The goal is when we try to work together, when we try to manage those issues, when neighbors work with us, we can solve the problems. When they don’t, it makes it much more challenging. We’re in a mode right now — in some areas, not all — where there have been very much no-change mentalities. And that’s a challenge because we have got to manage what we’ve already got, much less deal with what’s coming.
You can’t stop people from moving here. All you can do is make it more expensive and bring in different folks and make it more challenging for those of us who are here. And it’s hard to explain that.
I have lived here for almost 30 years. And I care deeply about this community. I live in this community, I raised my kids in this community, and I work in this community. I’ve worked in the same office building for my entire career, in the same law firm for my entire career. I’ve been around this county. I’ve seen it grow and change. And so I care about all that.
But what happens is, when I show up, a lot of times people think I’m just there to — one person said the exact words — “ruin my community and kill people.” I was actually told I was there to ruin the community and kill people. Those are difficult things to have to deal with.
I probably shouldn’t have smiled when you said that because it wasn’t meant to be funny, but it sounds a bit extreme.
Yeah, look, it is. Ruining communities is not what we do. Before we all moved here, there was somebody else who was living by themselves with nobody around them, and then somebody came, and then somebody came, and then somebody came.
So we’ve all sort of gone in patterns. And at some point, that was the concern of the folks who were here before all of us. And I understand that people are worried about change. Change is very difficult in any circumstance, right? And so I try to be conscious of that. Our clients are conscious of that, and we try to work with that.
And so I don’t take any of it personally, most of the time. People have lied about what I’ve said, I take that a little personally. But, we’re in a place in Palm Beach County where people want to be here and we can’t really stop it.
We all want to try to make it so that it works for the best. It doesn’t always look that way and people don’t always see that, but that’s really a lot of the discussion that we have with our clients on a daily basis.
What do you think Palm Beach County is going to look like in a decade or two decades?
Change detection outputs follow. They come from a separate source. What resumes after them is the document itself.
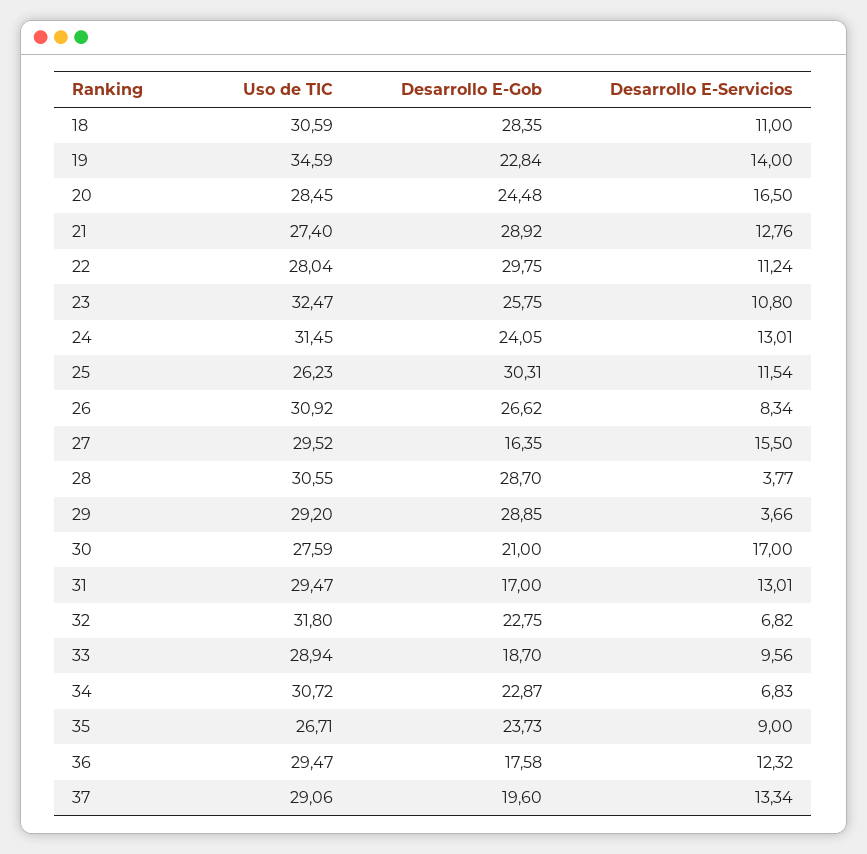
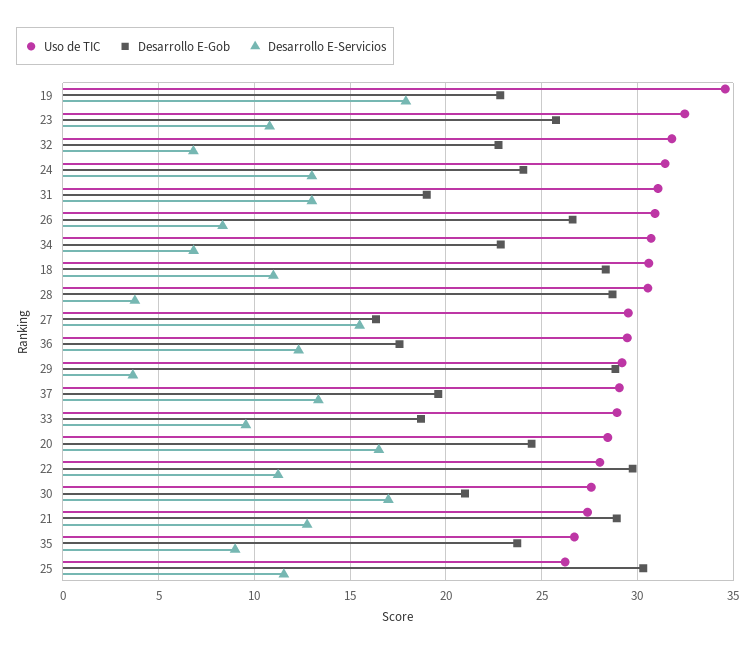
  {
    "Uso de TIC": {
      "18": 30.59,
      "19": 34.59,
      "20": 28.45,
      "21": 27.4,
      "22": 28.04,
      "23": 32.47,
      "24": 31.45,
      "25": 26.23,
      "26": 30.92,
      "27": 29.52,
      "28": 30.55,
      "29": 29.2,
      "30": 27.59,
-     "31": 29.47,
+     "31": 31,
      "32": 31.8,
      "33": 28.94,
      "34": 30.72,
      "35": 26.71,
      "36": 29.47,
      "37": 29.06
    },
    "Desarrollo E-Gob": {
      "18": 28.35,
      "19": 22.84,
      "20": 24.48,
      "21": 28.92,
      "22": 29.75,
      "23": 25.75,
      "24": 24.05,
      "25": 30.31,
      "26": 26.62,
      "27": 16.35,
      "28": 28.7,
      "29": 28.85,
      "30": 21,
-     "31": 17,
+     "31": 19,
      "32": 22.75,
      "33": 18.7,
      "34": 22.87,
      "35": 23.73,
      "36": 17.58,
      "37": 19.6
    },
    "Desarrollo E-Servicios": {
      "18": 11,
-     "19": 14,
+     "19": 18,
      "20": 16.5,
      "21": 12.76,
      "22": 11.24,
      "23": 10.8,
      "24": 13.01,
      "25": 11.54,
      "26": 8.34,
      "27": 15.5,
      "28": 3.77,
      "29": 3.66,
      "30": 17,
      "31": 13.01,
      "32": 6.82,
      "33": 9.56,
      "34": 6.83,
      "35": 9,
      "36": 12.32,
      "37": 13.34
    }
  }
A hipper version of what we are now. We’re going to get younger — we have, and we will continue to get younger. We’ve diversified our economy significantly over the last 20 years in this county. And I think we’ll continue to do that, which will provide great opportunities.
I think we’ll see some of our downtowns grow and become places where people want to live and work and really spend their lives in those locations. We’ll always have suburban opportunities for people who want it, but I think we’ll see a little more of the downtowns that grow.
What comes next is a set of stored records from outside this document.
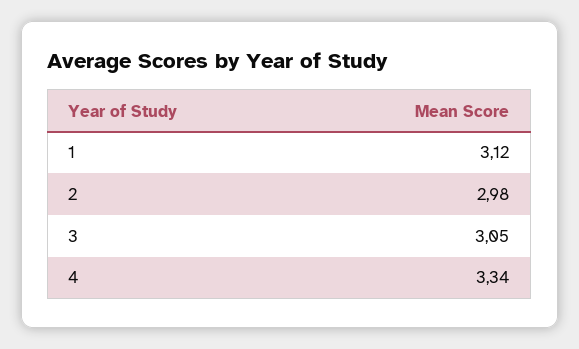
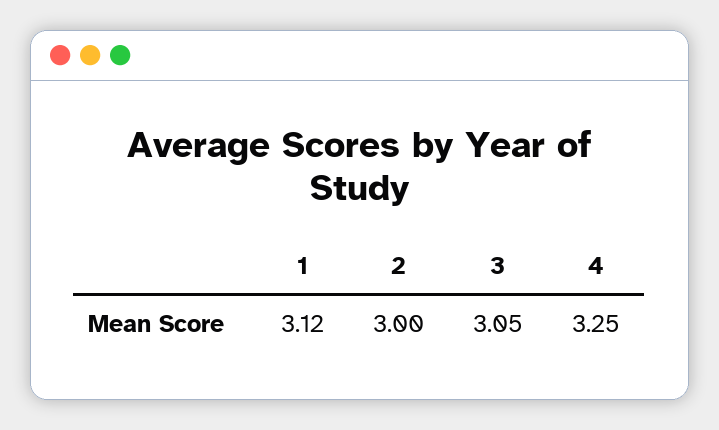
  {
    "1": 3.12,
-   "2": 2.98,
+   "2": 3,
    "3": 3.05,
-   "4": 3.34
+   "4": 3.25
  }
Hopefully we’ll see some diversification of the office ownership in Downtown West Palm Beach to provide some competition on pricing, which I think is important.
Ultimately, what we’re going to see is a vibrant place that people really want to live, with high-quality education. We do have some tremendous education in Palm Beach County.
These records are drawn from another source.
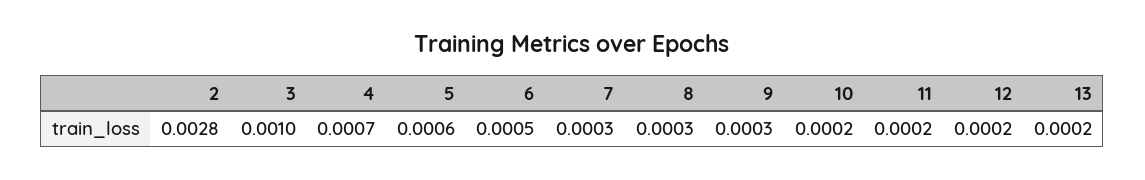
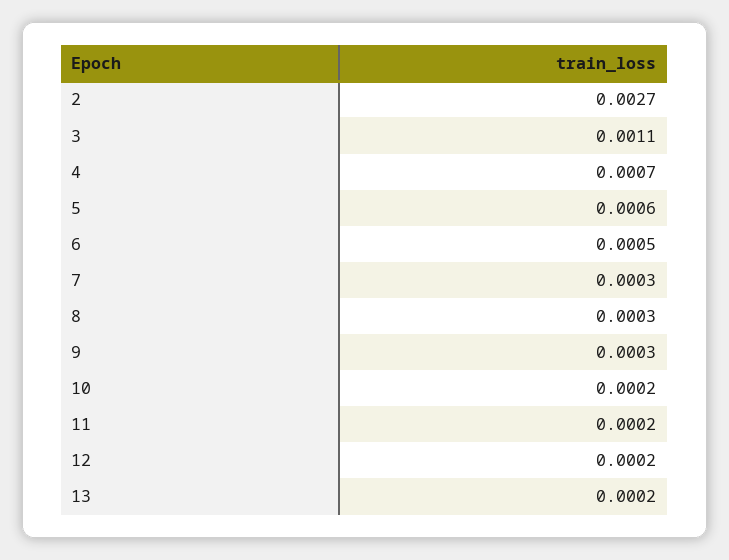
  {
-   "2": 0.0028,
+   "2": 0.0027,
-   "3": 0.001,
+   "3": 0.0011,
    "4": 0.0007,
    "5": 0.0006,
    "6": 0.0005,
    "7": 0.0003,
    "8": 0.0003,
    "9": 0.0003,
    "10": 0.0002,
    "11": 0.0002,
    "12": 0.0002,
    "13": 0.0002
  }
There’s a little bit of a myth. Both of my kids went to the public schools here in Palm Beach County and got phenomenal educations. And I know hundreds of people like that.
You mentioned that there’s really one owner of office space in Downtown West Palm right now. Do you see that changing?
I think people are still coming and we’re still going to need more office. We still get calls for more office.
Jeff Greene’s got to finish this building. And Charles Cohen is going to finish his building. Steve Ross invested in West Palm Beach, and he has every right to do that, and he’s reaping the rewards, and other people can come and compete if they want to compete. If he wants to buy up every office building, he can. And eventually equilibrium will hit one way or the other, because there’s only going to be so many opportunities. But if we get a couple more office buildings, whether they’re his or anybody else’s, frankly, space will help.